§ **Instructions for the task**: When you repeat the material, keep each line exact and omit the pictures.

————

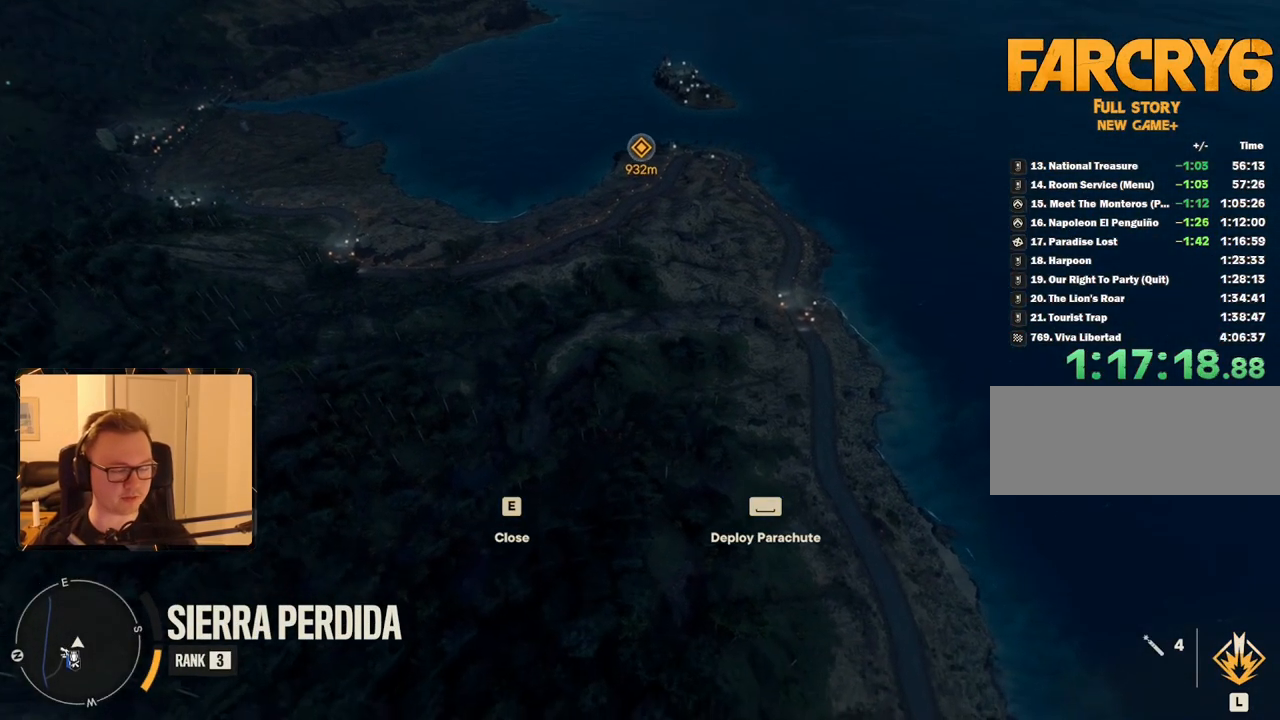
{"keys": ["w"], "mouse": [], "events": []}
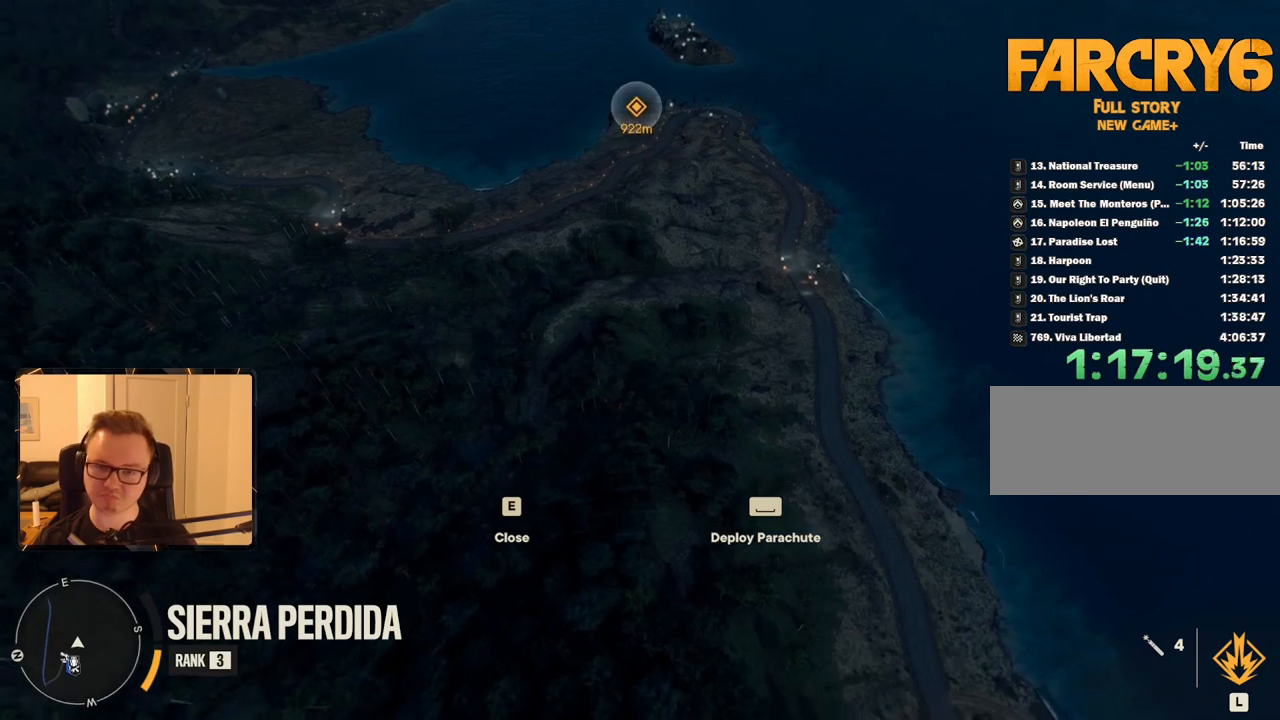
{"keys": [], "mouse": [], "events": [[400, "w", "up"]]}
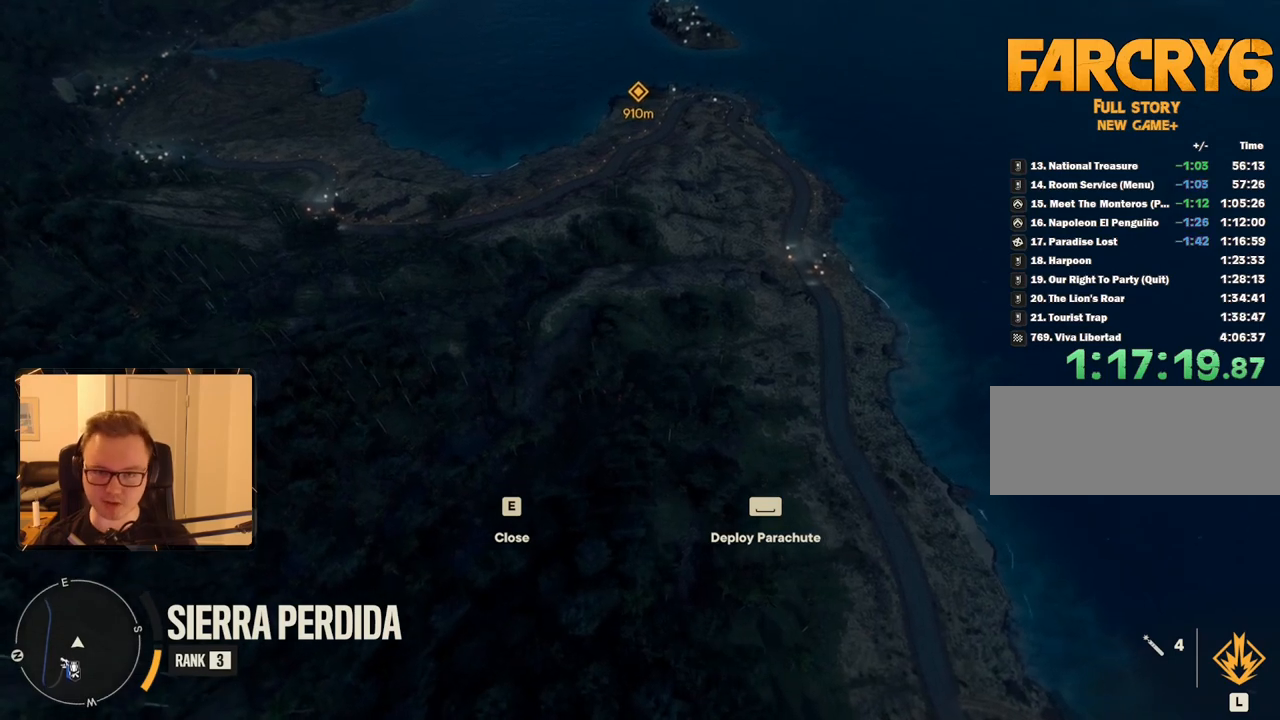
{"keys": [], "mouse": [], "events": []}
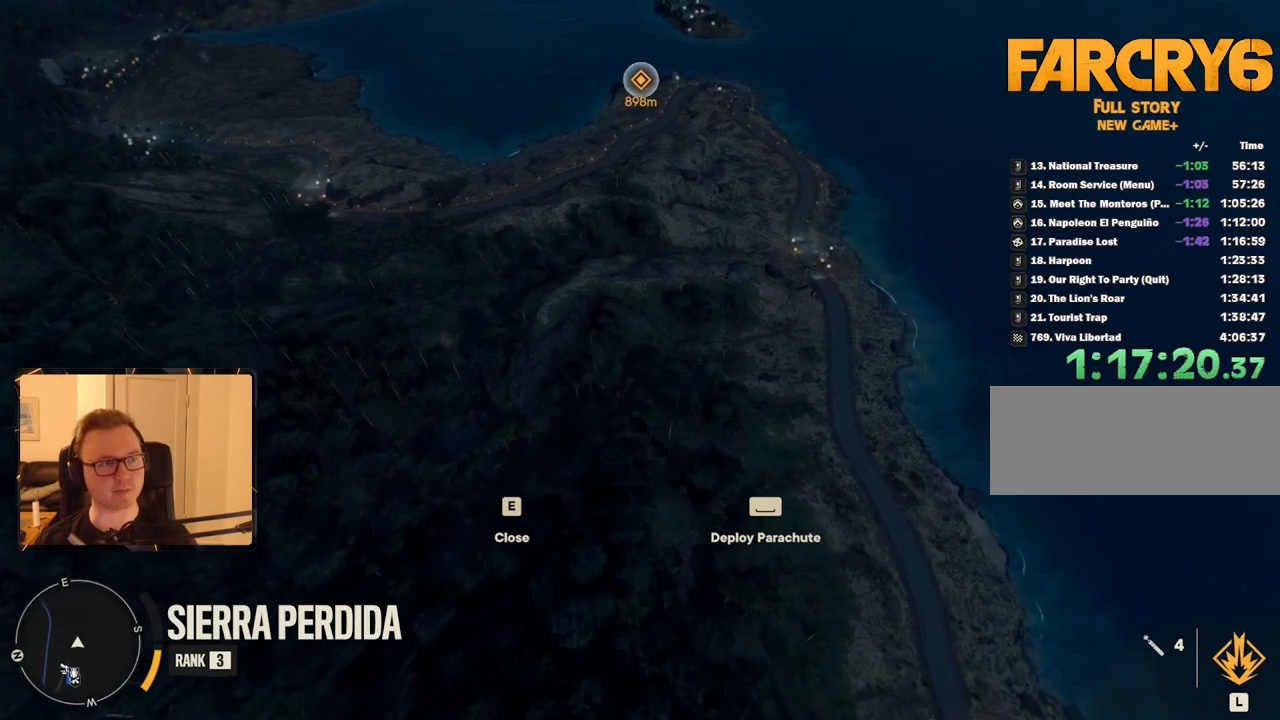
{"keys": [], "mouse": [], "events": []}
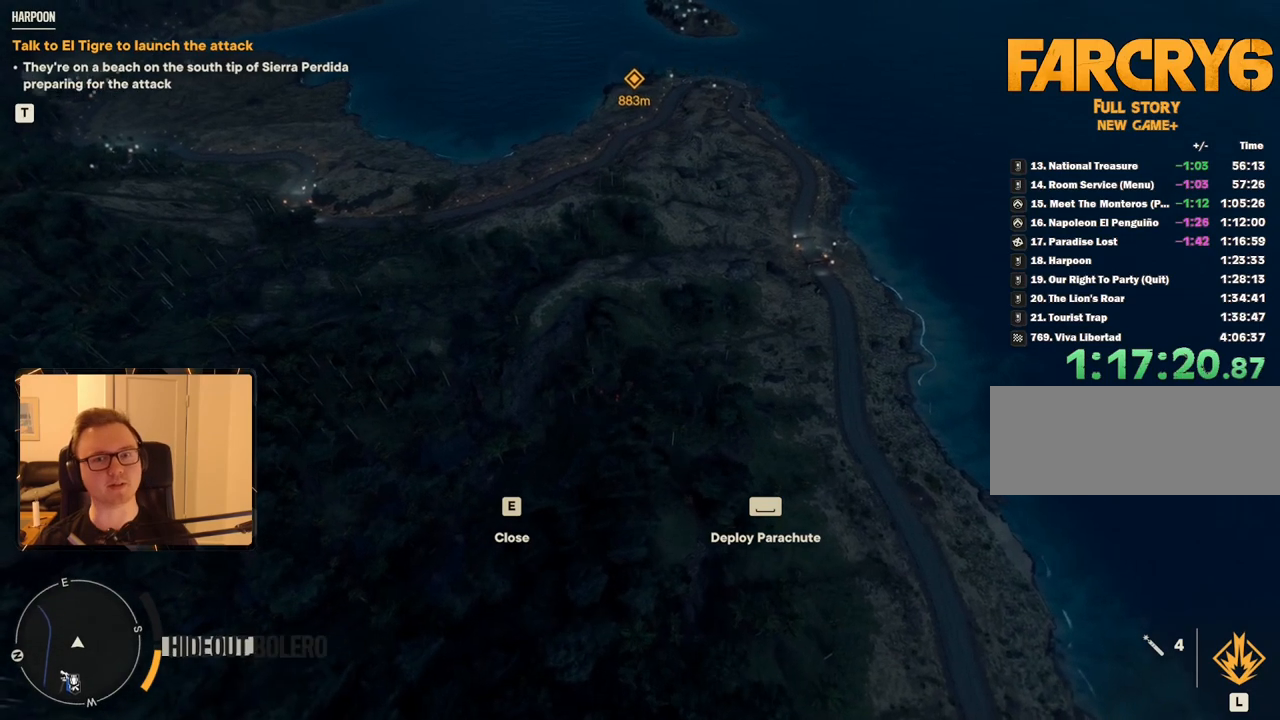
{"keys": [], "mouse": [], "events": []}
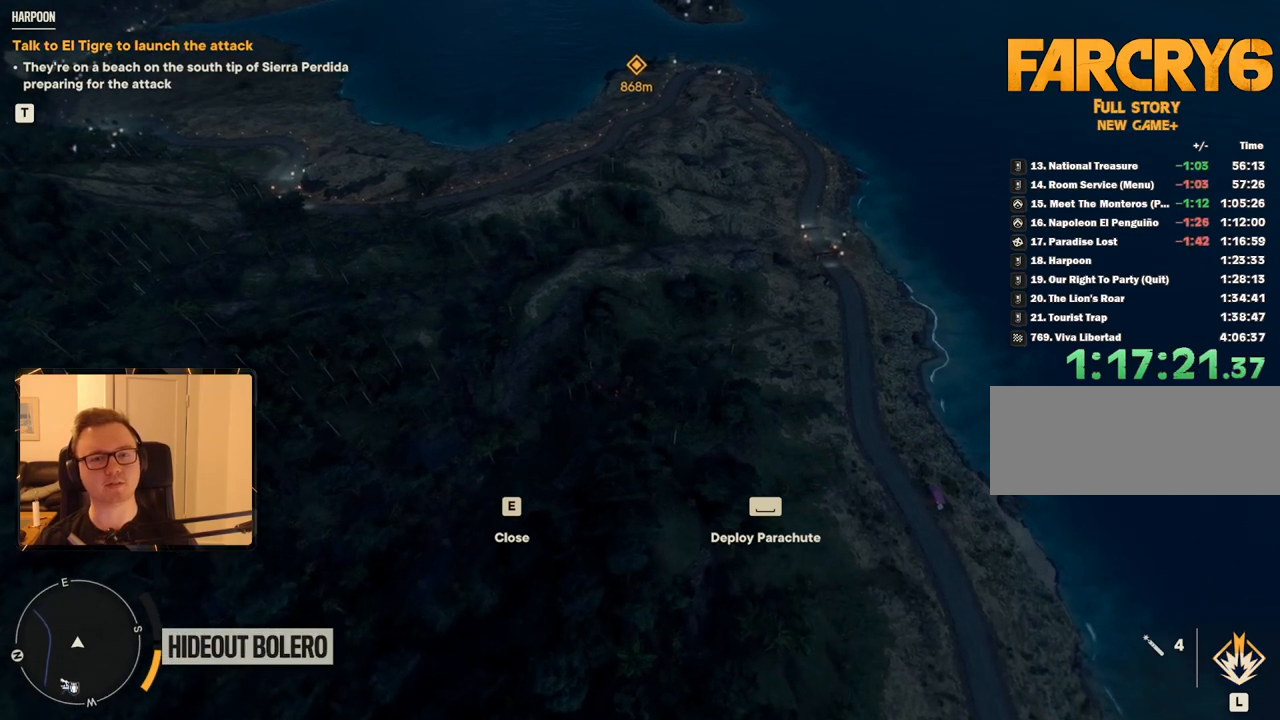
{"keys": [], "mouse": [], "events": []}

————

§ **Exercise answer**:
{"keys": ["w"], "mouse": [], "events": []}
{"keys": [], "mouse": [], "events": [[400, "w", "up"]]}
{"keys": [], "mouse": [], "events": []}
{"keys": [], "mouse": [], "events": []}
{"keys": [], "mouse": [], "events": []}
{"keys": [], "mouse": [], "events": []}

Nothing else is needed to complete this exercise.